Dataset entries
* * *
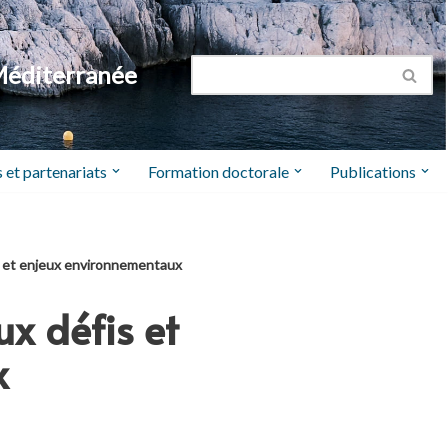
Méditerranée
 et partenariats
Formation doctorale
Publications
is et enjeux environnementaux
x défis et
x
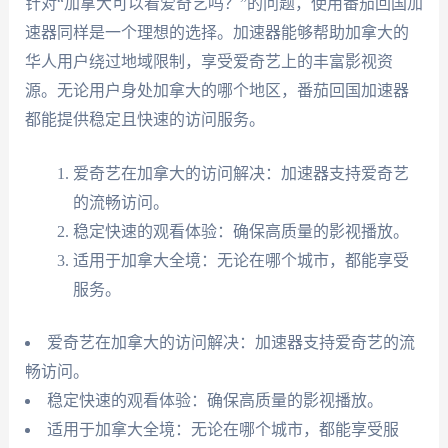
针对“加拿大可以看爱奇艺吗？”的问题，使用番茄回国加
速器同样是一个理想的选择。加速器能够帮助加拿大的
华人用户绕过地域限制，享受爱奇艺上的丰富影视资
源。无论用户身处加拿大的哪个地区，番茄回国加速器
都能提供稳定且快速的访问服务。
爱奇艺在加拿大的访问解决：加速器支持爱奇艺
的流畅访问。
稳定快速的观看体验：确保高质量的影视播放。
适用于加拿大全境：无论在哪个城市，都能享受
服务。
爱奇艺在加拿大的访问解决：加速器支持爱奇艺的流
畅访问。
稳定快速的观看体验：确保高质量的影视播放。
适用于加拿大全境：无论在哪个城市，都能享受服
* * *
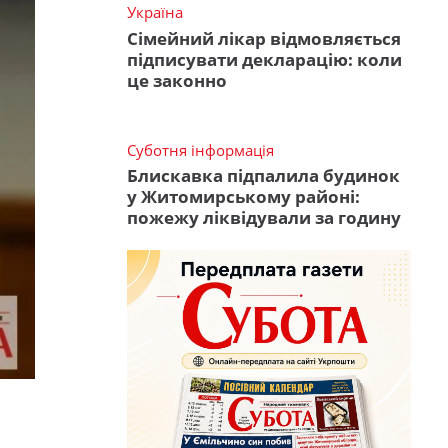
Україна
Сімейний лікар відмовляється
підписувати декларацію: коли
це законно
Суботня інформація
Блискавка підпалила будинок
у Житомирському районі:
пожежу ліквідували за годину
* * *
WHAT YOU NEED TO DO: In the entries above, find the line with "Méditerranée" and the line with "适用于加拿大全境：无论在哪个城市，都能享受服". Write out exactly those two lines and every line between them, pictures excluded.

YOUR RESPONSE:
Méditerranée
 et partenariats
Formation doctorale
Publications
is et enjeux environnementaux
x défis et
x
针对“加拿大可以看爱奇艺吗？”的问题，使用番茄回国加
速器同样是一个理想的选择。加速器能够帮助加拿大的
华人用户绕过地域限制，享受爱奇艺上的丰富影视资
源。无论用户身处加拿大的哪个地区，番茄回国加速器
都能提供稳定且快速的访问服务。
爱奇艺在加拿大的访问解决：加速器支持爱奇艺
的流畅访问。
稳定快速的观看体验：确保高质量的影视播放。
适用于加拿大全境：无论在哪个城市，都能享受
服务。
爱奇艺在加拿大的访问解决：加速器支持爱奇艺的流
畅访问。
稳定快速的观看体验：确保高质量的影视播放。
适用于加拿大全境：无论在哪个城市，都能享受服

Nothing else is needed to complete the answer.